PROBLEM: Can you present every line of the data below as a numbered list, with blank lines left out?
** Opening DATASET ENTRIES block **
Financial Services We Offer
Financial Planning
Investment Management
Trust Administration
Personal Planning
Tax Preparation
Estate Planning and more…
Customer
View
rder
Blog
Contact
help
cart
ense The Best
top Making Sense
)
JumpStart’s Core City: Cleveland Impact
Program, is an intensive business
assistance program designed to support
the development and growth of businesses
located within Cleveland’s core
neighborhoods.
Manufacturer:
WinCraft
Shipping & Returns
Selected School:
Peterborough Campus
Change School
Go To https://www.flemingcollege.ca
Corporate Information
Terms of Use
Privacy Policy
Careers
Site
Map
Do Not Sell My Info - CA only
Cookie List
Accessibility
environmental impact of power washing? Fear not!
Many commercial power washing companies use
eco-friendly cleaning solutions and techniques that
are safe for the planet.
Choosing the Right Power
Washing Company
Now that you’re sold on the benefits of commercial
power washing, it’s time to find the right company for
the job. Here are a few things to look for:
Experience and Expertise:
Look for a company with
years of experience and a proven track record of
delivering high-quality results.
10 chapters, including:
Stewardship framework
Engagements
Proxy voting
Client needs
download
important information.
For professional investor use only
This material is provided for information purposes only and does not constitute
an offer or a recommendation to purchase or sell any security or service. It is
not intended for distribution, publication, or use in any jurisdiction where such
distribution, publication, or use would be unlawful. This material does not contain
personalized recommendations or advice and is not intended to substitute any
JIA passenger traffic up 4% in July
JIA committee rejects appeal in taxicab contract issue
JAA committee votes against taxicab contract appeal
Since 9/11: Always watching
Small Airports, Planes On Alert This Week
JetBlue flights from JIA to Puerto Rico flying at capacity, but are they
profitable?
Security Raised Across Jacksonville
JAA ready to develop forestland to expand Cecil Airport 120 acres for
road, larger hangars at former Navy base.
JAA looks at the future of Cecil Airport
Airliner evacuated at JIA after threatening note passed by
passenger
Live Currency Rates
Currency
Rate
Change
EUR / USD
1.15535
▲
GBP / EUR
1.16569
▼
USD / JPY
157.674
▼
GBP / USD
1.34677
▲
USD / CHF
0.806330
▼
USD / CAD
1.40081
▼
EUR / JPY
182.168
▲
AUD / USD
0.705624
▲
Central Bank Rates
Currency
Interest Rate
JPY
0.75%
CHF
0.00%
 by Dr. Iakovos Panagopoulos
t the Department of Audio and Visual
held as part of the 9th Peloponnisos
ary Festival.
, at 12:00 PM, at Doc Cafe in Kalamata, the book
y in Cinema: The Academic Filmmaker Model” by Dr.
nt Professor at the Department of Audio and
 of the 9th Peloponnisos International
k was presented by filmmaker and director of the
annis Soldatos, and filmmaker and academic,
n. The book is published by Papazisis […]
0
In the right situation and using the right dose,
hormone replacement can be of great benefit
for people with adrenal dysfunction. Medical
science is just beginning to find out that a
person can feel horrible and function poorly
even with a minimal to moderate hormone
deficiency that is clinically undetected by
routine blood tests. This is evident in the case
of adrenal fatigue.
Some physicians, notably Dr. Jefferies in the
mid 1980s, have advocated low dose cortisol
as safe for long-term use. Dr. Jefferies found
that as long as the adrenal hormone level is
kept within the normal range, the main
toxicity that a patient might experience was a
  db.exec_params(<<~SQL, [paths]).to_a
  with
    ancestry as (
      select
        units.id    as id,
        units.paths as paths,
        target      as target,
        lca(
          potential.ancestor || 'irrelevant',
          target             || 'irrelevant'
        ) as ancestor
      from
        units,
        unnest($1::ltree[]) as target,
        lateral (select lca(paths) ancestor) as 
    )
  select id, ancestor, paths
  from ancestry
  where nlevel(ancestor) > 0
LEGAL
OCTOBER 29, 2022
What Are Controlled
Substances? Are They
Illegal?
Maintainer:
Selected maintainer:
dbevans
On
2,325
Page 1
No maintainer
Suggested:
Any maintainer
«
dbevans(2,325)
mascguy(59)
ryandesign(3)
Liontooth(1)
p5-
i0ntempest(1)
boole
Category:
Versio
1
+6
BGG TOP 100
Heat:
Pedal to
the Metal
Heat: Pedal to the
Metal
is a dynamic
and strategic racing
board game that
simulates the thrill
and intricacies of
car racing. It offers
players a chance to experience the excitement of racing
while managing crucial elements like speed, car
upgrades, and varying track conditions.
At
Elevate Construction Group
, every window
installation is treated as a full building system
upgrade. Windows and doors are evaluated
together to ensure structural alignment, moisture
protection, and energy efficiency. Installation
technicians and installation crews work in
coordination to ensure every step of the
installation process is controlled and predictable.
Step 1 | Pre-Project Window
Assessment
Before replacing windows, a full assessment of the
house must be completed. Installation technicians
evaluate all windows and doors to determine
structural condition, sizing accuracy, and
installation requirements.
** Closing DATASET ENTRIES block **
SOLUTION FOR THIS EXERCISE:
1. Financial Services We Offer
2. Financial Planning
3. Investment Management
4. Trust Administration
5. Personal Planning
6. Tax Preparation
7. Estate Planning and more…
8. Customer
9. View
10. rder
11. Blog
12. Contact
13. help
14. cart
15. ense The Best
16. top Making Sense
17. )
18. JumpStart’s Core City: Cleveland Impact
19. Program, is an intensive business
20. assistance program designed to support
21. the development and growth of businesses
22. located within Cleveland’s core
23. neighborhoods.
24. Manufacturer:
25. WinCraft
26. Shipping & Returns
27. Selected School:
28. Peterborough Campus
29. Change School
30. Go To https://www.flemingcollege.ca
31. Corporate Information
32. Terms of Use
33. Privacy Policy
34. Careers
35. Site
36. Map
37. Do Not Sell My Info - CA only
38. Cookie List
39. Accessibility
40. environmental impact of power washing? Fear not!
41. Many commercial power washing companies use
42. eco-friendly cleaning solutions and techniques that
43. are safe for the planet.
44. Choosing the Right Power
45. Washing Company
46. Now that you’re sold on the benefits of commercial
47. power washing, it’s time to find the right company for
48. the job. Here are a few things to look for:
49. Experience and Expertise:
50. Look for a company with
51. years of experience and a proven track record of
52. delivering high-quality results.
53. 10 chapters, including:
54. Stewardship framework
55. Engagements
56. Proxy voting
57. Client needs
58. download
59. important information.
60. For professional investor use only
61. This material is provided for information purposes only and does not constitute
62. an offer or a recommendation to purchase or sell any security or service. It is
63. not intended for distribution, publication, or use in any jurisdiction where such
64. distribution, publication, or use would be unlawful. This material does not contain
65. personalized recommendations or advice and is not intended to substitute any
66. JIA passenger traffic up 4% in July
67. JIA committee rejects appeal in taxicab contract issue
68. JAA committee votes against taxicab contract appeal
69. Since 9/11: Always watching
70. Small Airports, Planes On Alert This Week
71. JetBlue flights from JIA to Puerto Rico flying at capacity, but are they
72. profitable?
73. Security Raised Across Jacksonville
74. JAA ready to develop forestland to expand Cecil Airport 120 acres for
75. road, larger hangars at former Navy base.
76. JAA looks at the future of Cecil Airport
77. Airliner evacuated at JIA after threatening note passed by
78. passenger
79. Live Currency Rates
80. Currency
81. Rate
82. Change
83. EUR / USD
84. 1.15535
85. ▲
86. GBP / EUR
87. 1.16569
88. ▼
89. USD / JPY
90. 157.674
91. ▼
92. GBP / USD
93. 1.34677
94. ▲
95. USD / CHF
96. 0.806330
97. ▼
98. USD / CAD
99. 1.40081
100. ▼
101. EUR / JPY
102. 182.168
103. ▲
104. AUD / USD
105. 0.705624
106. ▲
107. Central Bank Rates
108. Currency
109. Interest Rate
110. JPY
111. 0.75%
112. CHF
113. 0.00%
114.  by Dr. Iakovos Panagopoulos
115. t the Department of Audio and Visual
116. held as part of the 9th Peloponnisos
117. ary Festival.
118. , at 12:00 PM, at Doc Cafe in Kalamata, the book
119. y in Cinema: The Academic Filmmaker Model” by Dr.
120. nt Professor at the Department of Audio and
121.  of the 9th Peloponnisos International
122. k was presented by filmmaker and director of the
123. annis Soldatos, and filmmaker and academic,
124. n. The book is published by Papazisis […]
125. 0
126. In the right situation and using the right dose,
127. hormone replacement can be of great benefit
128. for people with adrenal dysfunction. Medical
129. science is just beginning to find out that a
130. person can feel horrible and function poorly
131. even with a minimal to moderate hormone
132. deficiency that is clinically undetected by
133. routine blood tests. This is evident in the case
134. of adrenal fatigue.
135. Some physicians, notably Dr. Jefferies in the
136. mid 1980s, have advocated low dose cortisol
137. as safe for long-term use. Dr. Jefferies found
138. that as long as the adrenal hormone level is
139. kept within the normal range, the main
140. toxicity that a patient might experience was a
141.   db.exec_params(<<~SQL, [paths]).to_a
142.   with
143.     ancestry as (
144.       select
145.         units.id    as id,
146.         units.paths as paths,
147.         target      as target,
148.         lca(
149.           potential.ancestor || 'irrelevant',
150.           target             || 'irrelevant'
151.         ) as ancestor
152.       from
153.         units,
154.         unnest($1::ltree[]) as target,
155.         lateral (select lca(paths) ancestor) as 
156.     )
157.   select id, ancestor, paths
158.   from ancestry
159.   where nlevel(ancestor) > 0
160. LEGAL
161. OCTOBER 29, 2022
162. What Are Controlled
163. Substances? Are They
164. Illegal?
165. Maintainer:
166. Selected maintainer:
167. dbevans
168. On
169. 2,325
170. Page 1
171. No maintainer
172. Suggested:
173. Any maintainer
174. «
175. dbevans(2,325)
176. mascguy(59)
177. ryandesign(3)
178. Liontooth(1)
179. p5-
180. i0ntempest(1)
181. boole
182. Category:
183. Versio
184. 1
185. +6
186. BGG TOP 100
187. Heat:
188. Pedal to
189. the Metal
190. Heat: Pedal to the
191. Metal
192. is a dynamic
193. and strategic racing
194. board game that
195. simulates the thrill
196. and intricacies of
197. car racing. It offers
198. players a chance to experience the excitement of racing
199. while managing crucial elements like speed, car
200. upgrades, and varying track conditions.
201. At
202. Elevate Construction Group
203. , every window
204. installation is treated as a full building system
205. upgrade. Windows and doors are evaluated
206. together to ensure structural alignment, moisture
207. protection, and energy efficiency. Installation
208. technicians and installation crews work in
209. coordination to ensure every step of the
210. installation process is controlled and predictable.
211. Step 1 | Pre-Project Window
212. Assessment
213. Before replacing windows, a full assessment of the
214. house must be completed. Installation technicians
215. evaluate all windows and doors to determine
216. structural condition, sizing accuracy, and
217. installation requirements.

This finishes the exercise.